Para celebrar os 666 likes na página do Facebook do Edição Limitada, nos próximos dias trarei-vos uma selecção de 10 dos melhores trabalhos que se lançaram na actualidade da música mais porca, barulhenta e pesada. A definição de música do demónio é vasta. Para uns são as letras satânicas e os riffs gelados, para outros é escutar a masturbação duma guitarra de 8 cordas. Por cá os critérios serão a capacidade de fazer sangrar tímpanos, deslocar órgãos vitais, impossibilitar o sono e afastar o sexo oposto... ou não. Seja drone, noise, electronica, shoegaze ou sludge... vale tudo.

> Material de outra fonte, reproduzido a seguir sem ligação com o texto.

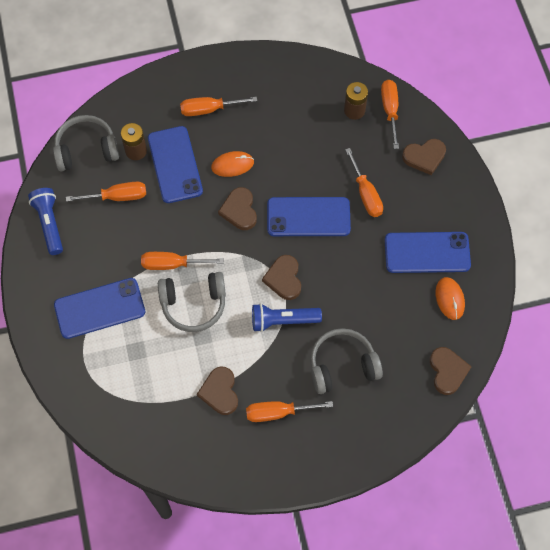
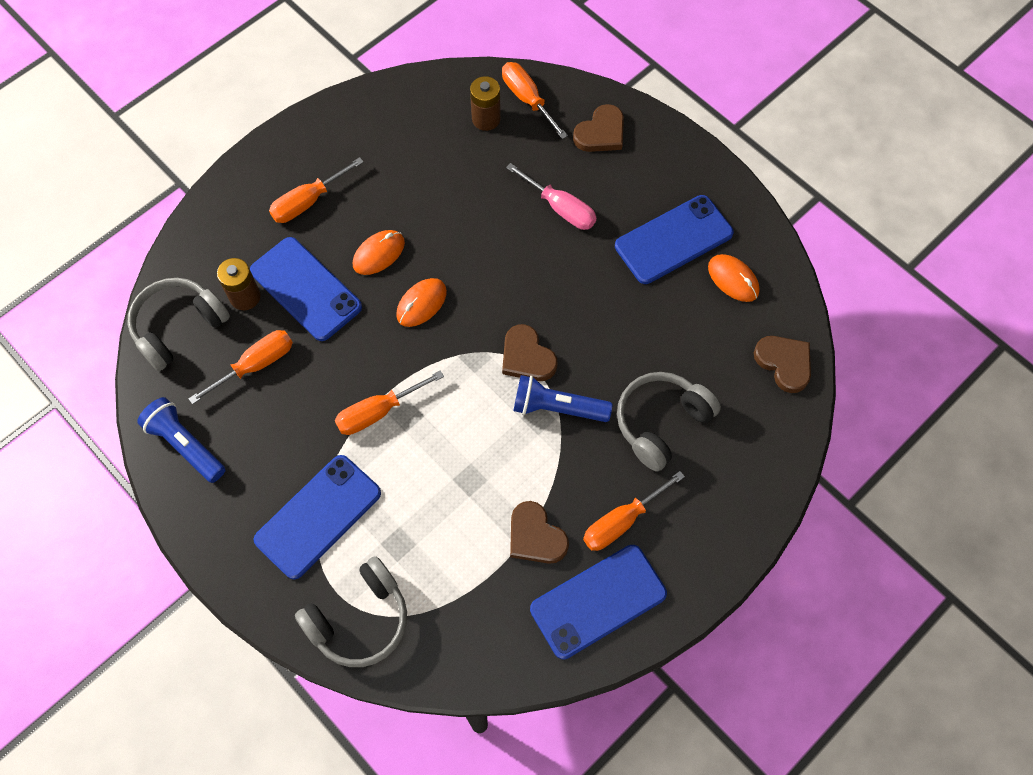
camera: 30 degrees left, 0 degrees up
grey headphones [158,272,226,332] -> grey headphones moved to [295,556,407,667]
brown heart [218,187,257,230] -> orange mouse [396,278,447,327]
blue flashlight [252,303,322,332] -> blue flashlight turned 45 degrees clockwise [514,375,613,422]
blue phone [267,197,351,236] -> blue phone moved to [530,545,667,660]
orange screwdriver [345,148,383,217] -> pink screwdriver [506,163,596,230]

Apresento-vos a primeira de 5 partes do que quer que seja isto.

Merzbow - Dharma
Merzbow será decerto o primeiro nome a surgir em muita cabeça ao se falar em "noise". Masami Akita, com já 54 anos e mais de 350 lançamentos, é provavelmente o mais conhecido e respeitado artista do género. Álbuns como Venereology (1994) e 1930 (1997), tornaram-se em verdadeiras bíblias para os fãs do estilo. São  dantescas as paredes de som distorcido presentes na grande maioria dos seus trabalhos, de difícil digestão também, sim, mas provavelmente representam a última fronteira no que toca à chamada música extrema. Apesar de longos anos no activo, o artista japonês nunca parece ter abrandado realmente o ritmo, e este Dharma (2001) é prova disso. Digamos que escutar uma sessão de amor sadomasoquista entre pianos não deve andar muito longe disto. Não é para qualquer "estômago", é abrasivo, é barulhento... é noise.

Nadja - Touched
Um perfeito exemplo de que a música intensa, pesada ou como a queiram chamar, pode também ser bela e dotada duma estranha elegância. Os Nadja são um duo originário de Toronto, constituído por Aidan Baker e por Leah Buckareff, sendo donos duma sonoridade que navega pelo drone, ambient e shoegaze. Pondo a coisa de outra forma, imaginemos uma colaboração entre uns Sunn O))) e Godflesh, que veio a ser mais tarde interpretada pelos My Bloody Valentine (se é que isto faz sentido cronologicamente). E voilá, talvez obtivessem algo semelhante ao já chamado "dreamsludge", do casal. Touched, o primeiro longa-duração dos canadianos foi lançado em 2002 pela Alien8 Recordings, e é, no meio de dúzias de outros álbuns, colaborações, splits e EPs, um dos derradeiros trabalhos do duo. Desde logo destacaram-se pelas grandes muralhas de guitarra, pela bateria programada a rebentar no fundo e pelos vocais tão típicos do shoegaze ou mesmo dream pop. Destaque concedido a "Stay Demons", uma verdadeira sessão de hipnotismo que se prolonga por cerca de 10 minutos, aberta a quem quer que se deixe levar e envolver.